Purpose: To investigate the physics associated with the retention and removal of subretinal perfluorocarbon liquid (PFCL), as inspired by a series of anecdotal cases of spontaneous 'disappearance' of subretinal PFCL.
Methods: The profiles of subretinal PFCL in situ from published OCT images were studied and compared with that of PFCL droplets resting on a hydrophilic surface in vitro. A mathematical model based on Sampson's and Poiseuille's formula was developed to explain how evacuation of subretinal PFCL without aspiration could occur.
Results: The mathematical model suggested that in vivo subretinal PFCL can completely evacuate in less than a second via a 41-guage retinal hole. Perfluorocarbon liquid (PFCL) droplets in situ subretinally substantially varied in their aspect ratios (from 0.28 to 2.71) and their contact angles with the retinal pigment epithelium (from 98° to 155°). Conversely, PFCL in vitro had aspect ratios and contact angles close to 1 and 150° respectively.

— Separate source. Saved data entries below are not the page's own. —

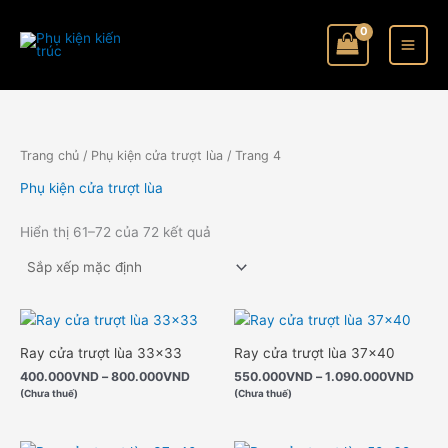
Nhảy
tới
nội
dung
Trang chủ
/
Phụ kiện cửa trượt lùa
/ Trang 4
Phụ kiện cửa trượt lùa
Hiển thị 61–72 của 72 kết quả
Khoảng
Khoả
giá:
giá:
từ
từ
Ray cửa trượt lùa 33×33
Ray cửa trượt lùa 37×40
400.000VND
550.
400.000
VND
–
800.000
VND
550.000
VND
–
1.090.000
VND
đến
đến
(Chưa thuế)
(Chưa thuế)
800.000VND
1.09
Khoảng
Kho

Conclusion: This study showed evidence that stretching of the retina to accommodate subretinal PFCL occurs, which might be responsible for the varied profile of the droplets and resultant forces that can cause retinal holes, and spontaneous evacuation of large PFCL droplets. By filling the vitreous cavity with PFCL, a small retinotomy alone might allow spontaneous evacuation without the need for aspiration.
Keywords: Laplace pressure; Poiseuille’s formula; Sampson’s formula; optical coherence tomography (OCT); perfluorocarbon liquid (PFCL).
© 2021 Acta Ophthalmologica Scandinavica Foundation. Published by John Wiley & Sons Ltd.